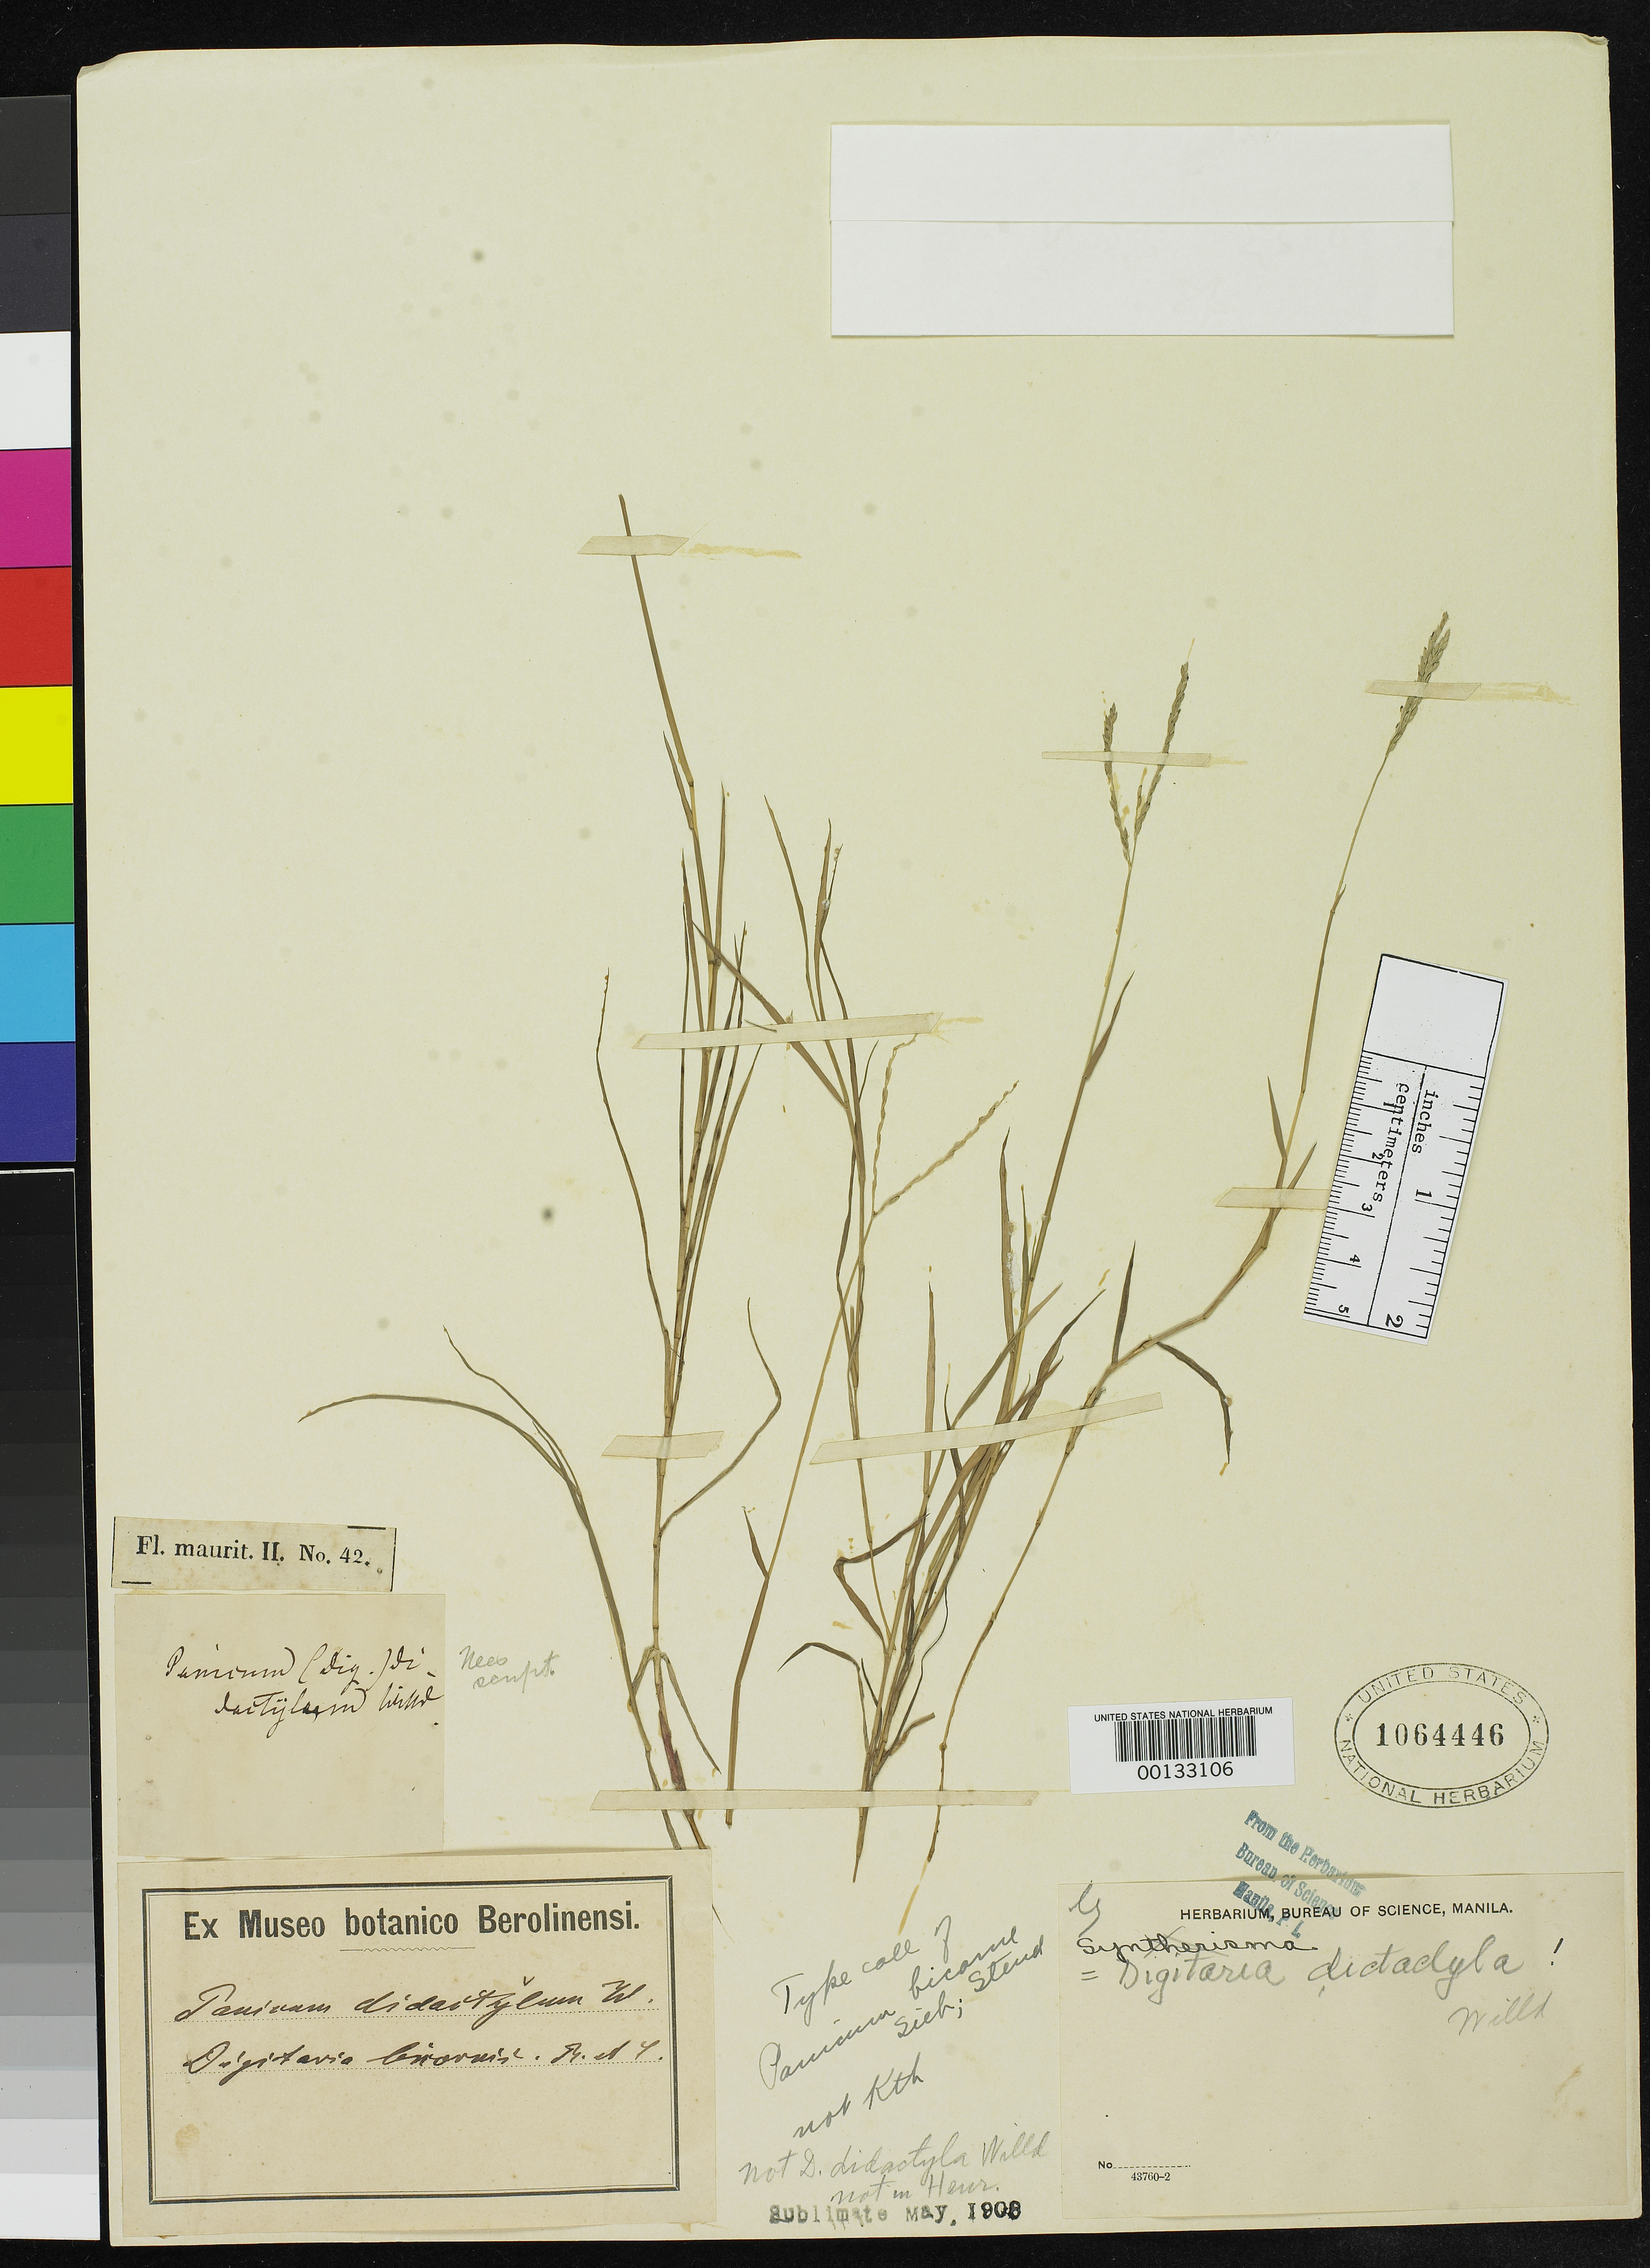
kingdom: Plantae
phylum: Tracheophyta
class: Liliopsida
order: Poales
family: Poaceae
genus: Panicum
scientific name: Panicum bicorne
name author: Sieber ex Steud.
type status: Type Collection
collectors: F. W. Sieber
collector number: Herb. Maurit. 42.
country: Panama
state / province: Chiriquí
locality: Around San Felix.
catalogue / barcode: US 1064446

▶ What is being asked
Reproduce the listing from the line containing "type status: Type Collection" through the end of the listing, substituting "field number" for "collector number" and leaving everything else unchanged.

▶ Final result
type status: Type Collection
collectors: F. W. Sieber
field number: Herb. Maurit. 42.
country: Panama
state / province: Chiriquí
locality: Around San Felix.
catalogue / barcode: US 1064446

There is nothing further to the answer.